━━━ EXERCISE INPUT ━━━

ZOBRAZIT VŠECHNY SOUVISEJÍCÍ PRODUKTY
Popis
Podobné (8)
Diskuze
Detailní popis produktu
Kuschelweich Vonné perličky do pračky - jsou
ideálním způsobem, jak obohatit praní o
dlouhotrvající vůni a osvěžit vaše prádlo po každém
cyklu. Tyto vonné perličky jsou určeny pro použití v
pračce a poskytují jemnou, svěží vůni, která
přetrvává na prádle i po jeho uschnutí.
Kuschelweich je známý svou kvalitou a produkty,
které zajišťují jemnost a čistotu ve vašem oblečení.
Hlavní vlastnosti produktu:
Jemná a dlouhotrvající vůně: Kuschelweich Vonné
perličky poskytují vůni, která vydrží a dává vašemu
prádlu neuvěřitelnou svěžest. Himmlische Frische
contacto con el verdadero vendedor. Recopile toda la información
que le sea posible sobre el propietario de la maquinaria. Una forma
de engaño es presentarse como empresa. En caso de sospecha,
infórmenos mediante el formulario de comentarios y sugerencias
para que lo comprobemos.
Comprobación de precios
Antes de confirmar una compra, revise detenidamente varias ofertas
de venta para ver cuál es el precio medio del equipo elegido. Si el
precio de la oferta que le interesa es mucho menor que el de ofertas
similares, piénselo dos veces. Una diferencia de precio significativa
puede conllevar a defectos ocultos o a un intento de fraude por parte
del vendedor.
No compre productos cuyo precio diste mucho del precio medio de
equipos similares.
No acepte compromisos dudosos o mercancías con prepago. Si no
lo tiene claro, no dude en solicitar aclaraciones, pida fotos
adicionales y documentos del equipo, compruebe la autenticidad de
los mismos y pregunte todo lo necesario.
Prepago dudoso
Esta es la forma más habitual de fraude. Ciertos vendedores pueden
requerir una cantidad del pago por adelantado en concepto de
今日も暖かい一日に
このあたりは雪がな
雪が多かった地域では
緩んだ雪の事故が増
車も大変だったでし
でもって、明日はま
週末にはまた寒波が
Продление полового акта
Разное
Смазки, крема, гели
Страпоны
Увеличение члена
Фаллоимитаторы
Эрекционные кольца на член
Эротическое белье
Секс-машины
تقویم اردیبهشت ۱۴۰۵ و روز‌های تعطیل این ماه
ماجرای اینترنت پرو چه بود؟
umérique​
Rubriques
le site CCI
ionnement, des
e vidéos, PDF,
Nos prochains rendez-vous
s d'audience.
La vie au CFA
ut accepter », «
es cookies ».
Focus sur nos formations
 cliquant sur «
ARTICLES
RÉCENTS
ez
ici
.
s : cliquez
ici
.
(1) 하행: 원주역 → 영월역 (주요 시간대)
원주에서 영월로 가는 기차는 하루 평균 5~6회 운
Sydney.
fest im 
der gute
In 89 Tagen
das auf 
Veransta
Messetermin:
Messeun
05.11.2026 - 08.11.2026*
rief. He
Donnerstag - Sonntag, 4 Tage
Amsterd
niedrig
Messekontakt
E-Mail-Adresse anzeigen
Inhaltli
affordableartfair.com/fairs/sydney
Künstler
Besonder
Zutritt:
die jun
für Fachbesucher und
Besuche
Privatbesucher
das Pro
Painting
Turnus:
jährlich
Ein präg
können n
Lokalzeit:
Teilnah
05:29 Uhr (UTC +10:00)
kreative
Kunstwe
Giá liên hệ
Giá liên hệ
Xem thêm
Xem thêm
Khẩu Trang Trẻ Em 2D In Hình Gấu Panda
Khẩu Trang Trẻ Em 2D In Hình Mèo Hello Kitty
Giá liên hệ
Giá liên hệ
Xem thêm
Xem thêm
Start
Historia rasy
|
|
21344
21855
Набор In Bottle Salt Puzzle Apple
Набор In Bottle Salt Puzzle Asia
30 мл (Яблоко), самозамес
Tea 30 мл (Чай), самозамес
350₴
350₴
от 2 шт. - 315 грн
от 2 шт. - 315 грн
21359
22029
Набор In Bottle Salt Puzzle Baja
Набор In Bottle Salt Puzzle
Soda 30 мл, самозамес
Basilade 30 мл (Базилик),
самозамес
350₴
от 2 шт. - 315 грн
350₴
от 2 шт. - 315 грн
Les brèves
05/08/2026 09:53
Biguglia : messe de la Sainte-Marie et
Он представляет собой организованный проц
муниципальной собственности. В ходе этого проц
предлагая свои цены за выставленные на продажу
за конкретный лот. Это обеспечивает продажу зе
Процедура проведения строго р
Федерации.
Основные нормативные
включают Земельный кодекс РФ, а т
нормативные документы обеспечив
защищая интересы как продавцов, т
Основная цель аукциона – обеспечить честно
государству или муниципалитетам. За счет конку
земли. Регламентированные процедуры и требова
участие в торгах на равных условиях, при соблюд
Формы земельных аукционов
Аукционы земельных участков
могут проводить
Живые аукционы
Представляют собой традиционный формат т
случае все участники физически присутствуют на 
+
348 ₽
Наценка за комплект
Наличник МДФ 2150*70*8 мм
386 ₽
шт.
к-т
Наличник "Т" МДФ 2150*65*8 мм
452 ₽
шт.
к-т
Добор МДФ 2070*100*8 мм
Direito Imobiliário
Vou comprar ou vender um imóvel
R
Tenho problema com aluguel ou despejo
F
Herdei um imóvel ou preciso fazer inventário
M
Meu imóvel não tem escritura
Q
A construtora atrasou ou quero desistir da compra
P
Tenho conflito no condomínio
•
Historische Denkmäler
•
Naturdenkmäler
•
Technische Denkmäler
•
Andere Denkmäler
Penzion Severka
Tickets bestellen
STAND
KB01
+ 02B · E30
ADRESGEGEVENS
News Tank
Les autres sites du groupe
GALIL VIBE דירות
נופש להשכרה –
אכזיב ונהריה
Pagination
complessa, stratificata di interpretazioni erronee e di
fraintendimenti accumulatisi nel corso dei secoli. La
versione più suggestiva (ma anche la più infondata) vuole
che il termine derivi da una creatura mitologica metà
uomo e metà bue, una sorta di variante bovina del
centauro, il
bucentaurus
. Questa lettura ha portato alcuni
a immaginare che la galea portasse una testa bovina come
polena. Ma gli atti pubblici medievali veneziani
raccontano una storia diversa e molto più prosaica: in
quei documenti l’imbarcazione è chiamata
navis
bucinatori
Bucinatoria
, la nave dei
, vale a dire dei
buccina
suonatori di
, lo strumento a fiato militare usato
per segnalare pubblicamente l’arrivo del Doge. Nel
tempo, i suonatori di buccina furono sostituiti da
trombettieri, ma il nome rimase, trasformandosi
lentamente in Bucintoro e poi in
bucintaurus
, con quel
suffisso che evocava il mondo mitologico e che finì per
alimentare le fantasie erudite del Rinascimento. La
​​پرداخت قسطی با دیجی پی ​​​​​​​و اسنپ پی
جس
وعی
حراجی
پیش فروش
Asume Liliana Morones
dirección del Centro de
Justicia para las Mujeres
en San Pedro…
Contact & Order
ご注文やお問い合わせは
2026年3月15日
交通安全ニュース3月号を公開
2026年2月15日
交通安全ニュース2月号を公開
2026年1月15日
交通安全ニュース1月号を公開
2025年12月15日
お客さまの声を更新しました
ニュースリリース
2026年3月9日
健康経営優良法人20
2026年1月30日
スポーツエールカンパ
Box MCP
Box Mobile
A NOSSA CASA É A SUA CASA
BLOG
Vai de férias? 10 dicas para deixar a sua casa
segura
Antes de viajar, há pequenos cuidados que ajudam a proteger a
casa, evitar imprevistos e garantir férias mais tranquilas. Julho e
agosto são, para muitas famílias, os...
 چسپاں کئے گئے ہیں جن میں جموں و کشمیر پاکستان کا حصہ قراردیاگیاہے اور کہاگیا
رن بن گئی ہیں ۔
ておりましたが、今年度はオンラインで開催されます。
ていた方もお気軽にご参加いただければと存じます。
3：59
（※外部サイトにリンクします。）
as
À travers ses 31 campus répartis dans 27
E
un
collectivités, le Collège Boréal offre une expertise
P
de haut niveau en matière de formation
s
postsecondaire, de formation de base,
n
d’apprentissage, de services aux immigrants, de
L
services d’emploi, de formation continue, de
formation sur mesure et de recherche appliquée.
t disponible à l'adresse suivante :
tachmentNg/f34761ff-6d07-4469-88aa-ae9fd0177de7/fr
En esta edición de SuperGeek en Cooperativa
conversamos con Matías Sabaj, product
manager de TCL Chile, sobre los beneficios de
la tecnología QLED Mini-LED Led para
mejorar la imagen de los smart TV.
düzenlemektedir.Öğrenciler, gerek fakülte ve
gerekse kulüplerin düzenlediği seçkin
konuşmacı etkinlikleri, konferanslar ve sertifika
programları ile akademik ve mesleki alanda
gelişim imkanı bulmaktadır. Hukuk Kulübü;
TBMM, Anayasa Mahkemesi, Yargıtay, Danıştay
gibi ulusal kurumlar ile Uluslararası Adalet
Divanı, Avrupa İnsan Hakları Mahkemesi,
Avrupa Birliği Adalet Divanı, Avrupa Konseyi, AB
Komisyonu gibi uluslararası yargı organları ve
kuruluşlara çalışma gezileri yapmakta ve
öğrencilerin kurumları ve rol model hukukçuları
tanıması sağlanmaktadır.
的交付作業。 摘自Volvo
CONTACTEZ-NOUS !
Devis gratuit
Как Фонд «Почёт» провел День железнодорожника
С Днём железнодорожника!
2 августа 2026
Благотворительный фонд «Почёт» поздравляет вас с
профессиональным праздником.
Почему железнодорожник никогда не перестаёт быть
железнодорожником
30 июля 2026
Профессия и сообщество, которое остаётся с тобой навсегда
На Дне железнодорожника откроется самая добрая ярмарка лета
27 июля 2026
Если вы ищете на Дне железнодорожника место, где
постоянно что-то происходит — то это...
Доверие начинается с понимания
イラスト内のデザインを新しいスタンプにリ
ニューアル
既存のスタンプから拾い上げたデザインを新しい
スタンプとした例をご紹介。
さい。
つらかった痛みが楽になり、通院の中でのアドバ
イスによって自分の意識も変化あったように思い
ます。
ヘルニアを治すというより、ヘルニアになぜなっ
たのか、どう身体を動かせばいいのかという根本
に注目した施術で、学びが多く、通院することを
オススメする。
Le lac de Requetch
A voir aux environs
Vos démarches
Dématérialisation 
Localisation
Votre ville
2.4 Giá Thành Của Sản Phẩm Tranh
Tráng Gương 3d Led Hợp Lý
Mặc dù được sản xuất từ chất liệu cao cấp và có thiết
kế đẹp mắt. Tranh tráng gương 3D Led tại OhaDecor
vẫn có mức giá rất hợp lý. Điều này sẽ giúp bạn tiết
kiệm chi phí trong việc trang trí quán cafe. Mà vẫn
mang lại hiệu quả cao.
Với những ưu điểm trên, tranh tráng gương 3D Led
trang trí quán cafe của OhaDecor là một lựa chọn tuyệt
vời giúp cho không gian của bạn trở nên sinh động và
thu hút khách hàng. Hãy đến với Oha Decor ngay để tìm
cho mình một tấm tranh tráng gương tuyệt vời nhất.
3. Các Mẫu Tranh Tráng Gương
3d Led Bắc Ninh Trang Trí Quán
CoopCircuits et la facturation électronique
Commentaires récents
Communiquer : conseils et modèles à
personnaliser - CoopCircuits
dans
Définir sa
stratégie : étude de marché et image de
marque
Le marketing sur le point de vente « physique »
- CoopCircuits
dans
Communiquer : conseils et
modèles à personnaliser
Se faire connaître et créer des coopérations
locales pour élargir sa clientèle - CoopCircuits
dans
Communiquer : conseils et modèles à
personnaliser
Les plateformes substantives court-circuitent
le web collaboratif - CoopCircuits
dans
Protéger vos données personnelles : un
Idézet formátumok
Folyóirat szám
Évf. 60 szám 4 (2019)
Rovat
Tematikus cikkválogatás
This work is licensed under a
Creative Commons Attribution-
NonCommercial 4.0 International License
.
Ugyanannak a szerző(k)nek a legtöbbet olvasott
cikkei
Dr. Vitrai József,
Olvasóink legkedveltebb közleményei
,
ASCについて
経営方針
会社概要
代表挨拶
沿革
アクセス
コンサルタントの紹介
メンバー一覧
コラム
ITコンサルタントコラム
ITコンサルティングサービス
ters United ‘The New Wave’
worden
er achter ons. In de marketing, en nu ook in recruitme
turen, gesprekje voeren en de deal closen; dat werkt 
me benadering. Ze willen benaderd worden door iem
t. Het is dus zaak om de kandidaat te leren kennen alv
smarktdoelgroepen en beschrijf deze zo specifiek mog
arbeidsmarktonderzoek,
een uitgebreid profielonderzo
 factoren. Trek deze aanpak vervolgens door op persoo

━━━

PROBLEM TO WORK ON |
Show, from the entries above, every line that includes the string "services".

RESULT OF THE EXERCISE |
d’apprentissage, de services aux immigrants, de
services d’emploi, de formation continue, de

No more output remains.